Spend a Penny
You have to spend money to make money, so they say. There are times I doubt some in the newspaper business believe this. For years it's been apparent the distribution people for the Washington Post know when school is not in session at the University. UMD on these occasions experiences no-delivery days where you can walk from one side of campus to the other and not find a paper anywhere. I don't subscribe, but I am a 6 day a week newstand buyer. I've commented on this before so I won't belabor the point. It seems this forms a metaphor of sorts. Their fear of not making a sale leads them not to even try. The newspaper business is in a defensive crouch they can't get out of. I was nursing this grievance earlier when I saw that Ann Marie Lipinski editor of the Chicago Tribune
Chicago Editor Quits as Tribune Cuts Deeper - washingtonpost.com, and David Hiller publisher of the Los Angeles Times
Tribune's Second Shoe Drops: 'L.A. Times' Publisher Quits
David Hiller , both in Sam Zell's Tribune corporation immersed in the middle of mass newsroom cuts, either fled or were rousted from that company. The Baltimore Sun is also in that family
Baltimore Sun staffers applied for buyouts.

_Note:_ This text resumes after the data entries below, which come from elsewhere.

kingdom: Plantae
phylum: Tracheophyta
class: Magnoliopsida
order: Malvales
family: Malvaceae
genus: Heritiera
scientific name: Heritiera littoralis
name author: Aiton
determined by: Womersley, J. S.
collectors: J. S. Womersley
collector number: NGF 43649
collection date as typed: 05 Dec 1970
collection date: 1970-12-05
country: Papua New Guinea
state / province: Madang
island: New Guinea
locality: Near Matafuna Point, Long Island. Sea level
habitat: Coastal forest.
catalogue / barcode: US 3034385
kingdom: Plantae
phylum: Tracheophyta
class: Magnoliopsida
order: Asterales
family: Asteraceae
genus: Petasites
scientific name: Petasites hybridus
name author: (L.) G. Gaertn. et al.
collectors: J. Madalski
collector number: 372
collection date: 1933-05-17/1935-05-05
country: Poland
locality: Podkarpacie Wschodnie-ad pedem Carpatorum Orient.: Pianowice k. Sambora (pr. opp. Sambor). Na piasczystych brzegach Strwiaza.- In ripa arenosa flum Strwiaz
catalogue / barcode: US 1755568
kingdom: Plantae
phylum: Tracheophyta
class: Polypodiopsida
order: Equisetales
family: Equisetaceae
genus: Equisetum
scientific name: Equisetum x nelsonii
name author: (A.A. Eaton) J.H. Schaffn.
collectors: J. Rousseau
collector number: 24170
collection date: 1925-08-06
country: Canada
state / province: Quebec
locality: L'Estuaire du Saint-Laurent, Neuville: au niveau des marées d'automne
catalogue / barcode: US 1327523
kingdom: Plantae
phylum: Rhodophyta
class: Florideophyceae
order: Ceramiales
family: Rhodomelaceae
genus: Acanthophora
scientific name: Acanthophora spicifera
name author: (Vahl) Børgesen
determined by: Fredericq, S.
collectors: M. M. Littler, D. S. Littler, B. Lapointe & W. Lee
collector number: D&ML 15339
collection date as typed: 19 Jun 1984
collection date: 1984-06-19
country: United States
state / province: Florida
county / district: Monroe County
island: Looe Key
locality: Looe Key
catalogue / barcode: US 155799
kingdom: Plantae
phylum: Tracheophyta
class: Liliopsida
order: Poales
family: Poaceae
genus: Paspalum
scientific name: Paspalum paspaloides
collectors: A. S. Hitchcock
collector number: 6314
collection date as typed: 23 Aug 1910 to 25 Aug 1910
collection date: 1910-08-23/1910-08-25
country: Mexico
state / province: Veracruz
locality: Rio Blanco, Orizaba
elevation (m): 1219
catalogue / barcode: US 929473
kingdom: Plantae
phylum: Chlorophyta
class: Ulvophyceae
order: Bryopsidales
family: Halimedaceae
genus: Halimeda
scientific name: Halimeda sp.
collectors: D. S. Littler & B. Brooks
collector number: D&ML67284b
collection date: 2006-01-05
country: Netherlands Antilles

This set off another round of bemoaning the death of journalism
Poynter Online - Romenesko:. The idea the Tribune's executives seem to have is the remaining writers will simply produce more copy, because all column inches are equal
No Joy in Zellville | American Journalism Review:. I seem to recall that either this set of new newspaper company owners or a previous set were making pronouncements on privileging (vapid) localism over critical national and international coverage. That this is what a paper like the LAT or Baltimore Sun ought to be doing. Others will handle news from other places. This leads only to narrowing awareness, manufactured consent, and giving elites a freer hand to conduct the people's business in their own interest. That is the effect, whether intentional or not. It is a fools errand to believe that ever continuing rounds of cuts and layoffs will restore newspapers to relevance. Burning down their open web-content sites as though the only true value of a paper lay in the rolls of flattened wood-pulp on the loading dock and not in their newsroom and bureau staffs. It's all luddism and tunnel vision, a reflexive defensive crouch. The advertising models for web content admittedly are horrendous. Existing web ads are too small, too busy and too amateurish. As yet they also are mostly in only weak and marginal categories. Another thing I think I see which is puzzling is rotary serves of ads, which means you often can't go back to a page and see a given ad a second time even if you wanted to. Frankly I suspect the true value of paper-based advertising is overestimated, and that of web advertising underestimated. On this balance (it is what advertisers are willing to pay) web-available copy is killing the business. Offhand I'd say that what pays the bills for a city newspaper are color supplements and coupons for local big retail, that and classifieds. These are destinations in print, if done right and with added value they could be destinations on-line. Papers like the Washington Post have shown some understanding of the need for a digital content distribution which preserves the crafted balance of the physical entity. This through animals like
e-Replica | Washington Post a high end proprietary pdf reader delivering a digital componented version of the print edition on subscription. Together with all ad copy and those lovely full page political ads: Lockheed, Boeing, the NRA, or even the ones the United Church of Christ occasionally runs which otherwise you never see online. The needs of the user are paramount though. I only desire to read one paper full through. The Washington Post is the only paper where I would consider digital subscription. For other news needs I take a citing and pointing approach. Being able to put URLs in a web log entry is optimum, though I could quote and cite to lesser (and more didactic) effect. The idea is a virtual library reading room, the enabling technology is RSS feeds and other aggregators. I view this technology as like a personalized clipping service, like the "early bird news" I remember from working in the Pentagon. One thing, newspaper and other journalistic entities should not presume to do is get in-between the user, citizens, and what they try to do with the information they are given.